On consecutive weekends in July England looked to be heading towards a rare victory on New Zealand soil before the hosts, largely through the exploits of Beauden Barrett, were able to snatch victory.
Only a matter of weeks have passed, but the latest Scott Robertson's side have managed to score in a match so far after three rounds of the Rugby Championship is 52 minutes, against Argentina in round one.
Although it did not prove costly in round two against Argentina, having built a handsome first-half lead, this inability to score in the final quarter has been the All Blacks' undoing so far this Championship.
The reigning Rugby Championship winners were leading at the hour mark in round one against the Pumas and round three against the Springboks before going on to lose both matches. If matches were only 60 minutes, New Zealand would be table toppers currently.

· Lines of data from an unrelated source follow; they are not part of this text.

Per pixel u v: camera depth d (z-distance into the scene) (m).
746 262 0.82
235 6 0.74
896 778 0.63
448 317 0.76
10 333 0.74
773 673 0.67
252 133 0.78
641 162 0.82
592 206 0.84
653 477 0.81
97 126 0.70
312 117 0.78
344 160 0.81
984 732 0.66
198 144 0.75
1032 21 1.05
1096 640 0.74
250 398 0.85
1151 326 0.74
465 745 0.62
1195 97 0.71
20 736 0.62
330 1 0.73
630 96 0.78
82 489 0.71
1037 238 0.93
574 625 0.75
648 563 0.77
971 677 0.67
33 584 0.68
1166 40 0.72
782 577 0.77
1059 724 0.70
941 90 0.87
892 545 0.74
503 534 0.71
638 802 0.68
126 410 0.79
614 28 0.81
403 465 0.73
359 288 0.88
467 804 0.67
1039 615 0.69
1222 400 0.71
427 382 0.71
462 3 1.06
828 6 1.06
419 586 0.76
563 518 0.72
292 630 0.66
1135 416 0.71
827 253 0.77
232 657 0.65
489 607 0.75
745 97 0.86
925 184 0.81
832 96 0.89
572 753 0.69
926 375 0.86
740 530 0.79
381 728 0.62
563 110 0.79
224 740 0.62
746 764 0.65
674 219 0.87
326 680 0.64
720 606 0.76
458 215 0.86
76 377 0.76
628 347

It is quite a contrast between the two campaigns so far this year, and while three matches is a small sample size and not enough to suggest there is any kind of deep-rooted problem, Schalk Burger recently dissected how the visitors' game management let them down in the final quarter at Emirates Airline Park on Saturday as the world champions were able to overturn a 17-27 deficit to win 31-27.
The former Springbok pinpointed the All Blacks' discipline as their fatal flaw on RugbyPass TV's latest episode of Boks Office, which allowed the Boks to gain the ascendency and score 14 unanswered points in Johannesburg.
"I would say this weekend their biggest culprit was probably going into game management too early," Burger said.
"But then you go into game management but your discipline doesn't go the same way. In their last 15 minutes they conceded I would say seven or eight penalties and then you're trying to kick it early in the phase. So they kick the ball to us and we were desperate to chase the game down.
"Obviously Ofa Tu'ungafasi's yellow card was a disaster because then our pack of forwards fronted up and said 'listen here, we're tucking it up under the jumper' and our attack in the 22 was exceptional."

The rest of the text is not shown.